Lumbar decompression is usually performed under general anesthesia, which means that you will be unconscious during the procedure and will not feel any pain while it is being performed. The entire operation usually takes at least an hour, but may take much longer, depending on the complexity of the procedure. Spinal decompression surgery is usually done through a large incision in the back. This is known as open surgery.
Spinal decompression surgeries are performed in a hospital or surgery center. The specific details of the procedure will vary depending on the type of surgery you need. Most spinal decompression surgeries are major surgeries. In most cases, you will receive general anesthesia so that you don't feel pain.
This combination of gas and IV (intravenous) medications will make you sleep soundly. You may also have a peripheral nerve block infusion to control pain during and after surgery. As you age, the bones and tissues that make up the spine can wear down, which can cause a narrowing of the spine. The main symptoms of spinal stenosis are pain, numbness, weakness, and a tingling sensation in one or both legs.
Lumbar decompression surgery is generally effective in relieving symptoms such as pain and numbness in the legs. Decompression surgery (laminectomy) opens the bone channels through which the spinal cord and nerves pass, creating more space for them to move freely. Lumbar decompression surgery is generally only considered if non-surgical treatments for the lower spine haven't worked and the symptoms are affecting your quality of life. There is a risk of a blood clot forming after lumbar decompression surgery, especially on the leg.

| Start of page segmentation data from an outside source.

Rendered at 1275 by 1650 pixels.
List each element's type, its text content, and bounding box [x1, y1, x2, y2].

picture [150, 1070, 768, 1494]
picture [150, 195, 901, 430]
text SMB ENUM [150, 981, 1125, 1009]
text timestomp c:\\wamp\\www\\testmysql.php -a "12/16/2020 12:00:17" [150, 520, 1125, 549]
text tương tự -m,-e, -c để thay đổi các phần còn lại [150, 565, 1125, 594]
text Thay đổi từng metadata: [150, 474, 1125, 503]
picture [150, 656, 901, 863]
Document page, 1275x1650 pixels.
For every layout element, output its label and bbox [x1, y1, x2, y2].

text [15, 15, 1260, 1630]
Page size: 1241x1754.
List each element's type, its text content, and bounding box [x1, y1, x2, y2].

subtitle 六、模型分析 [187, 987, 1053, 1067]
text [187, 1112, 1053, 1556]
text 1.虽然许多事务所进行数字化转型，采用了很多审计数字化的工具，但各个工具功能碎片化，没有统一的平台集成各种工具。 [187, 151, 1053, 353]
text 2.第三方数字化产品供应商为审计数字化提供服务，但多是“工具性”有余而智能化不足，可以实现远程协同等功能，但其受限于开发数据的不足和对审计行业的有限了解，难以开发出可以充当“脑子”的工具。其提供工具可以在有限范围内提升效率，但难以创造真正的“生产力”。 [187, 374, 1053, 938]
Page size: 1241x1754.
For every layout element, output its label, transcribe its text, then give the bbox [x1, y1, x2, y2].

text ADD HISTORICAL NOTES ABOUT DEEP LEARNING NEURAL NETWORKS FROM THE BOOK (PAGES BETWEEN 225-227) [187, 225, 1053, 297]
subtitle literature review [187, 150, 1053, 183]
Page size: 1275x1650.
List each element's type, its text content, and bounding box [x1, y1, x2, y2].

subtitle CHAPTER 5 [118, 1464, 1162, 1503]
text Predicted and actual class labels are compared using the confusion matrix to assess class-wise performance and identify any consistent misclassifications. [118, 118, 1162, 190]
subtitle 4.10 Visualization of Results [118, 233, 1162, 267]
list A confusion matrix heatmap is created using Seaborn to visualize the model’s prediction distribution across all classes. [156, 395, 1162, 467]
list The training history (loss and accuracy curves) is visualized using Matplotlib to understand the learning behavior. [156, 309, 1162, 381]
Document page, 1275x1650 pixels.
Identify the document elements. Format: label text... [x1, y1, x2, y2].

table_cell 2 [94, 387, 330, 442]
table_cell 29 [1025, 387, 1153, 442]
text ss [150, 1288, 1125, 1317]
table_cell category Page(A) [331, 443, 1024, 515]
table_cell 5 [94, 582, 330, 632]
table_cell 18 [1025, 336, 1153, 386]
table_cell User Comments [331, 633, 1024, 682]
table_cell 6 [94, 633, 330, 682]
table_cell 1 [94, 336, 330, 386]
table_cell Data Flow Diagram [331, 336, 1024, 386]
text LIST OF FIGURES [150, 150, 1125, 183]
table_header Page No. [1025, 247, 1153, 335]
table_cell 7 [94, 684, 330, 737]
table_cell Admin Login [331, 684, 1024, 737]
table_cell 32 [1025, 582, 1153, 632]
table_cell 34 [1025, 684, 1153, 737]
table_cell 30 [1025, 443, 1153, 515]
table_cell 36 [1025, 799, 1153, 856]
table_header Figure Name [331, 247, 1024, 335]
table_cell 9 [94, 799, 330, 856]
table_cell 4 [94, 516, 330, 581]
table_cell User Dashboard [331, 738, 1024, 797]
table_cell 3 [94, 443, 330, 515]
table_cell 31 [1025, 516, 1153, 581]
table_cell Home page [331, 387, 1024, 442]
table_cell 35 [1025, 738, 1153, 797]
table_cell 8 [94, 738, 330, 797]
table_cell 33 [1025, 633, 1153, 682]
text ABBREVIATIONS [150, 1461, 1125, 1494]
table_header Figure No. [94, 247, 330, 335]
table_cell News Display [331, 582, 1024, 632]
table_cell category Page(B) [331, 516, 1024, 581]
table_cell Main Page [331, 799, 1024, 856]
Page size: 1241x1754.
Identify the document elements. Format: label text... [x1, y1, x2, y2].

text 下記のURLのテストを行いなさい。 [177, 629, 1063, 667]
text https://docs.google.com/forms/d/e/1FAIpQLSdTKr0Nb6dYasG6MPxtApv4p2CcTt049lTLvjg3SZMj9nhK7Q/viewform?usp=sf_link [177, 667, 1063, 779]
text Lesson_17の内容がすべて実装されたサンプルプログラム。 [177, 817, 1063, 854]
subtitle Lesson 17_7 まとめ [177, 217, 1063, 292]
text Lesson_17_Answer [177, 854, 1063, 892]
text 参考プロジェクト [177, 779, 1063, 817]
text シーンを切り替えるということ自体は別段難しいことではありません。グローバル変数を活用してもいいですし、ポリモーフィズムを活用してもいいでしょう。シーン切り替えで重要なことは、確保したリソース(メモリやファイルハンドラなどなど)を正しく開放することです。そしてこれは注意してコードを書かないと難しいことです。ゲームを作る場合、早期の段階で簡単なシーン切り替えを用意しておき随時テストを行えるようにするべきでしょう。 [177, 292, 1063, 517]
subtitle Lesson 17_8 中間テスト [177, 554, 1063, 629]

Lumbar decompression surgery is performed by a neurosurgeon or orthopedic surgeon with experience in spinal surgery. Your doctor may recommend spinal decompression surgery to treat severe symptoms of spinal nerve compression or symptoms that don't improve enough with more conservative treatments, such as physical therapy. This study reviewed long-term outcome in an established cohort of patients from whom prospective outcome data had been collected before and after a decompression procedure. This study prospectively followed up a cohort of patients with signs and symptoms of spinal stenosis, who underwent decompression surgery to determine long-term outcome with respect to pain and function using visual analog pain scores, the Oswestry disability index, and form cut 36, a general health questionnaire.
Cancer in one part of the body, such as the lungs, sometimes spreads to the spine and puts pressure on the spinal cord. All subjects underwent posterior decompression surgery through a midline approach, 83% had bilateral decompression while the rest had unilateral decompression. The risk of death is higher for spinal stenosis, because most people with this condition tend to be older and have poorer health than people with a herniated disc. Degenerative lumbar spinal stenosis, due to hypertrophy of the skinny ligament and facet joints, is a narrowing of the lateral root canal of the spine.
As with all types of surgery, there is a risk of dying during or after lumbar decompression surgery, although this is rare.